Radikal ist Drors Kritik an Versäumnissen und Schwächen in der Arbeit heutiger Regierungen: Verhaftetsein im politischen Alltag ohne Gespür für die Probleme der Zukunft; leichtfertige Gefährdung der Existenzbedingungen künftiger Generationen, die keine Lobby zur Wahrung ihrer Interessen ins Feld führen können; Festhalten an überholten Vorstellungen und politischen Methoden, die der Dynamik des gesellschaftlichen Wandels nicht gerecht werden; Unkenntnis und Ignoranz gegenüber Problemen neuer wissenschaftlich-technischer Entwicklungen; moralische und politische Versäumnisse beim Ringen um globale Chancengleichheit und Gerechtigkeit. Dies sind nur einige, wesentliche unter den Kritikpunkten, die Dror den Regierenden – auch in den westlichen Demokratien – ins Stammbuch schreibt. Dabei bleibt er im Ton nüchtern bis lakonisch, ohne der Versuchung zu erliegen, sein Insider-Wissen in vordergründige journalistische Effekte umzumünzen.

So radikal die Kritik an der gegenwärtigen politischen Praxis, so moderat, bisweilen die Grenzen des Banalen streifend, sind seine Vorschläge für eine nachhaltige Verbesserung der Regierungstätigkeit. Dror geht davon aus, daß die wesentlichen politischen Strukturen auch in Zukunft fortbestehen werden. Sein Programm könnte als Umgestaltung durch Vervollkommnung beschrieben werden. Dieses Ziel soll hauptsächlich durch Aufklärung, moralische Erneuerung – sein Moralkodex für aktive Politiker ist ebenso edel wie unrealistisch –, unabhängige Beratung und Überzeugung erreicht werden. Gebildete Eliten, durch wen auch immer berufen, sind das personelle Rückgrat dieser Prozesse.

Möglich, daß Drors Bericht durch inhaltliche Vorgaben des Club of Rome von vornherein sehr stark auf praktische Aspekte gegenwärtiger Regierungstätigkeit fixiert war.

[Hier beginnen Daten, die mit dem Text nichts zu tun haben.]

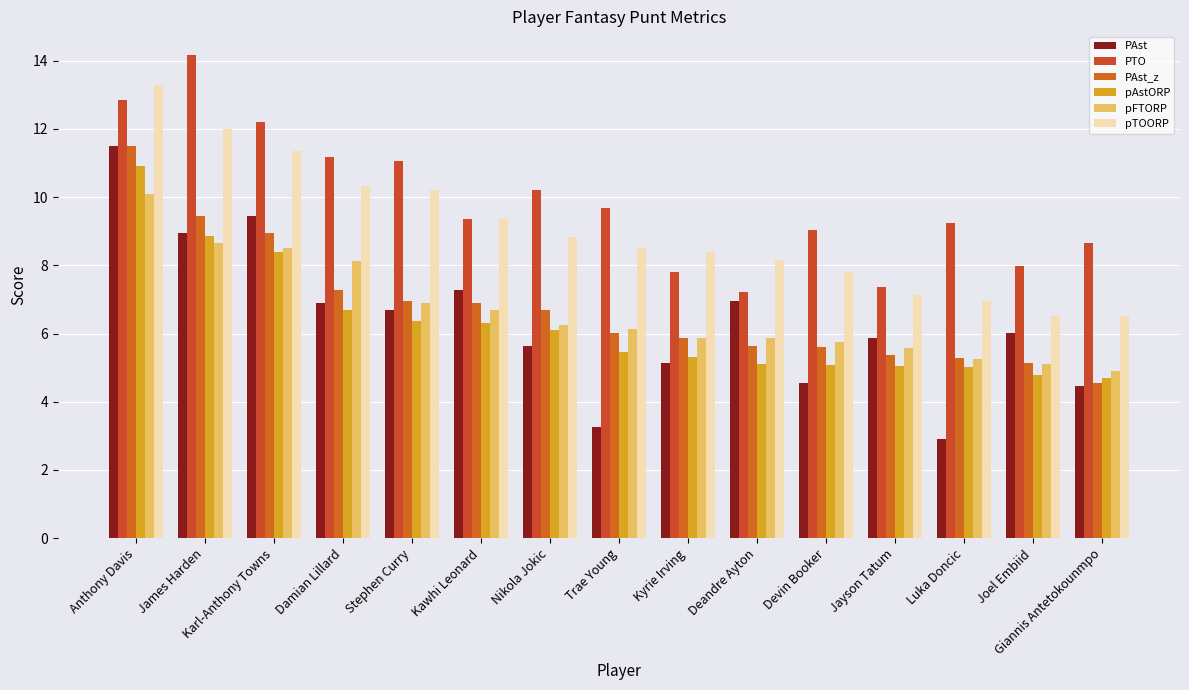

How many categories are shown in the chart?

15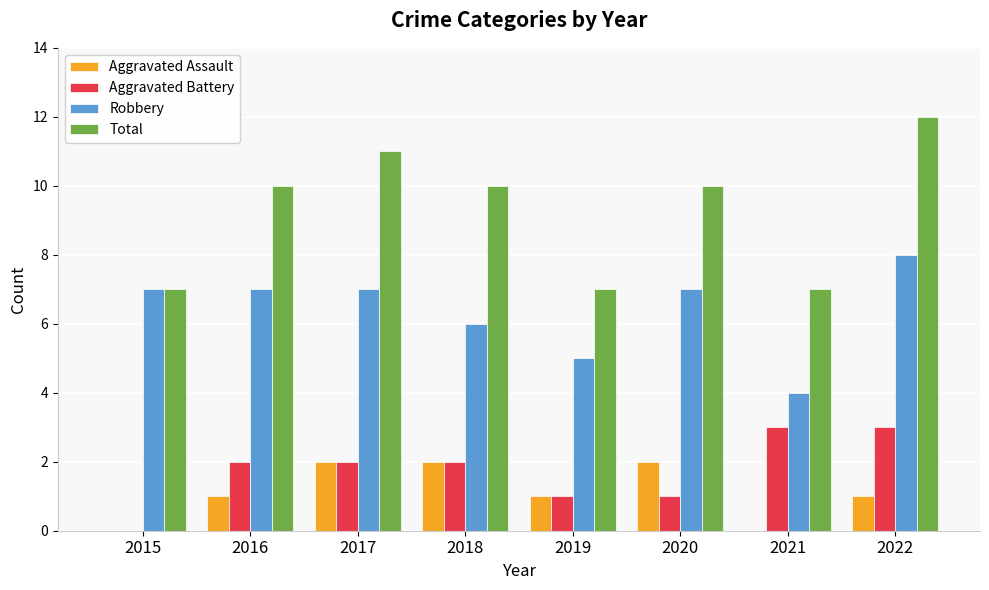

What is the maximum value for Aggravated Battery?

3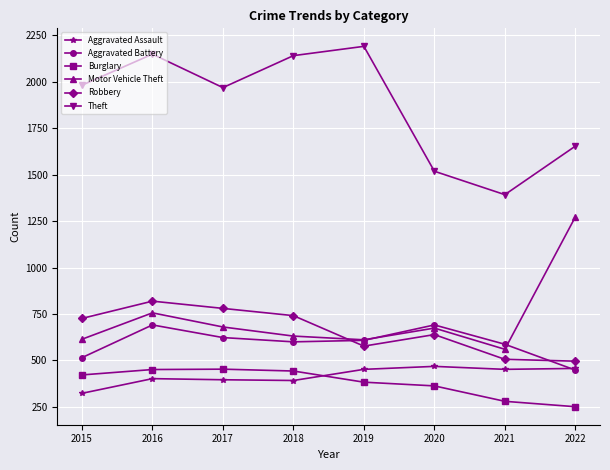

Which series has the largest total across all categories?

Theft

Globale Herausforderungen und die Notwendigkeit zu tiefgreifenden politischen Reformen stehen in Drors Bericht weitgehend unvermittelt nebeneinander. Des Autors Blick bleibt bei aller Kritik an Unzulänglichkeiten von der Praxis gegenwärtigen politischen Denkens und Handelns gefangen. Er bewegt sich – mit den Worten des Münchner Soziologen Ulrich Beck – innerhalb des Spielregelsystems der einfachen Moderne. Daß die traditionellen Konzepte politischer Machtausübung an den durch die Dynamik weltweiter Veränderungen entstandenen politischen Herausforderungen aus prinzipiellen Gründen scheitern können, wird nur angedeutet, nicht ausgelotet. Der Gedanke eines grundsätzlichen Wandels im Verständnis von Politik und politischer Kultur, oder – wieder nach Beck – eines Wechsels im Spielregelsystem, eines Übergangs zu einer anderen Qualität des Politischen hat nur untergeordneten Rang.

Eigentlich zentrale Fragen werden, wenn überhaupt, eher beiläufig abgehandelt: Über welche politischen Prozesse, mit welcher Verbindlichkeit läßt sich Konsens zu politischen Leitlinien und Wertorientierungen erzielen, die in die Zukunft weisen? Welche Veränderungen des institutionellen Rahmens politischer Tätigkeit sind notwendig und voranzutreiben? Welcher Formwandel wird sich in der Tätigkeit des Staates vollziehen, was mehr heißen muß, als nur neuen Wein in alte Schläuche zu gießen? Was läßt sich über mögliche Akteure künftiger politischer Prozesse sagen?

Es spricht für die Redlichkeit des Autors, daß er seinen eigenen Empfehlungen selbstkritisch gegenübersteht. Das augenscheinlich Durchführbare seiner Reformen bringe keinen großen Nutzen, und das Nützliche sei offenbar nicht durchzuführen, so das skeptische Resümee. Man sollte Drors Bericht trotzdem nicht achselzuckend in den Bücherschrank stellen. Die behandelte Problematik ist dafür zu wichtig.